Reading passage

File Type Support
The File Type Support Framework lets translators process many document formats, such as Microsoft Office and Adobe InDesign, in a consistent translation environment.
File Type Support in a Nutshell
Many localization workflows involve formats such as HTML, XML, and Adobe FrameMaker. Translating these files in their native authoring tools slows the process and increases the risk of errors. Instead, translators work in a dedicated environment that provides translation memories, termbases, and quality assurance features.
The File Type Support Framework uses file type plug-ins to extract translatable content from a source document and convert it into an intermediary format that Trados Studio can open and process. This extraction step produces SDLXliff, an XML-based format that follows the OASIS XLIFF standard. The framework also supports alternative intermediary formats.
SDLXliff stores both source and target content, which makes it easy to compare segments. This approach offers several benefits:
- It processes different document formats with the same application and workflow.
- It separates content from layout, which reduces the risk of layout damage during localization.
- It removes the need for the native authoring application and related resources, such as specific fonts.

Records provided
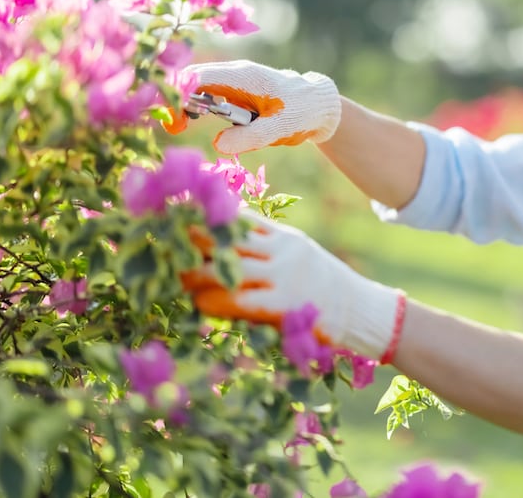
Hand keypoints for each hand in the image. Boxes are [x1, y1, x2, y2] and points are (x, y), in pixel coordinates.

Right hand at [166, 60, 341, 153]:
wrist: (319, 106)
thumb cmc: (301, 113)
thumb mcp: (278, 128)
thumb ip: (249, 136)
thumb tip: (218, 144)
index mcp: (243, 76)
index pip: (198, 76)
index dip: (178, 93)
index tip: (172, 118)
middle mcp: (235, 73)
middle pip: (193, 79)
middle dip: (176, 100)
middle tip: (174, 127)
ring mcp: (234, 81)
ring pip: (199, 86)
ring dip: (186, 103)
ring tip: (181, 124)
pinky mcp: (236, 91)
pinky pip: (209, 94)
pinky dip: (198, 105)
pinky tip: (195, 119)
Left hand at [183, 209, 405, 360]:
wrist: (360, 311)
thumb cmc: (322, 288)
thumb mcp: (296, 257)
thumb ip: (265, 249)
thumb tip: (222, 247)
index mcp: (283, 237)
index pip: (239, 218)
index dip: (205, 215)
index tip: (174, 212)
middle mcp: (283, 250)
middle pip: (229, 238)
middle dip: (194, 239)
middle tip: (162, 240)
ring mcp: (285, 276)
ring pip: (231, 267)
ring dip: (198, 271)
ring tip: (173, 274)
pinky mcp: (286, 304)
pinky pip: (244, 299)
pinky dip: (218, 300)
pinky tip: (200, 302)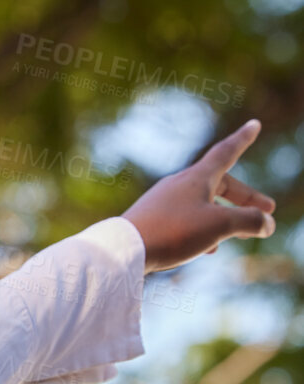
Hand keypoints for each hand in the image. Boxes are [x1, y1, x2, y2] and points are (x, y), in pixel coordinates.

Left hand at [121, 119, 274, 272]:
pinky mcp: (149, 220)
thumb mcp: (219, 226)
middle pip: (219, 184)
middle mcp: (179, 184)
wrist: (124, 251)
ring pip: (200, 204)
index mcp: (198, 177)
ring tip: (232, 236)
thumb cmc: (174, 232)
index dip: (243, 140)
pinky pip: (182, 220)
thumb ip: (248, 222)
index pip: (227, 152)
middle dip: (244, 199)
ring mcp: (161, 201)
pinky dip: (198, 229)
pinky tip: (200, 249)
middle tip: (265, 212)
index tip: (254, 125)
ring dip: (221, 218)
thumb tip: (267, 224)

Prompt 1
Answer these questions about the file type support text, one answer per line and marked the same way:
(a) Which two document formats are given as examples in the opening description of the framework?
(b) Which standard does SDLXliff follow?
(c) What content does SDLXliff store?
Prompt 2
Update the file type support text starting at "The File Type Support Framework uses" and ending at "as specific fonts.", writing "add-ins" in place of "plug-ins".
Prompt 3
Go on with the file type support text from the point where it stops.
The entries have nothing to do with this work.

Task response 1
(a) Microsoft Office and Adobe InDesign
(b) The OASIS XLIFF standard
(c) Both source and target content

Task response 2
The File Type Support Framework uses file type add-ins to extract translatable content from a source document and convert it into an intermediary format that Trados Studio can open and process. This extraction step produces SDLXliff, an XML-based format that follows the OASIS XLIFF standard. The framework also supports alternative intermediary formats.
SDLXliff stores both source and target content, which makes it easy to compare segments. This approach offers several benefits:
- It processes different document formats with the same application and workflow.
- It separates content from layout, which reduces the risk of layout damage during localization.
- It removes the need for the native authoring application and related resources, such as specific fonts.

Task response 3
The following images show the same DOC file in the native application and in the side-by-side editor in Trados Studio.


After translation, the framework generates the target-language version of the original native format from the intermediary document. This step reuses the original file as a dependency when the target format needs non-text content, such as graphics or diagrams. Pure text formats, such as delimited text and HTML, do not require this dependency.
How the framework works
When you open a native file, the File Type Support Framework selects the most suitable plug-in for the file format. It uses criteria such as the file name extension and metadata from the file header.
Trados Studio includes plug-ins for common formats, including Word, Excel, PowerPoint, XML, HTML, and CSV. The framework remains extensible, so you can add custom plug-ins for formats that the standard installation does not support.
The framework also supports native, monolingual documents and bilingual formats, such as TTX and ITD.
Each file type plug-in contains components that handle common tasks, such as:
- detecting the file type
- extracting translatable content
- generating the target content in the native format
The framework runs these components as a processing chain. Depending on the format and your workflow, you can omit steps that you do not need. For example, you might only need to extract content and skip target generation.
What you can do with the File Type Support SDK
The File Type Support SDK includes sample projects that show how to address common localization requirements.
- Process a file format that Trados Studio does not support out of the box.
- Enforce a configurable minimum or maximum segment length across all document formats.
- Read XML formats that store length-limit information in tags and validate those limits in a custom file type.
- Keep HTML headings in the source language and verify that users do not translate them.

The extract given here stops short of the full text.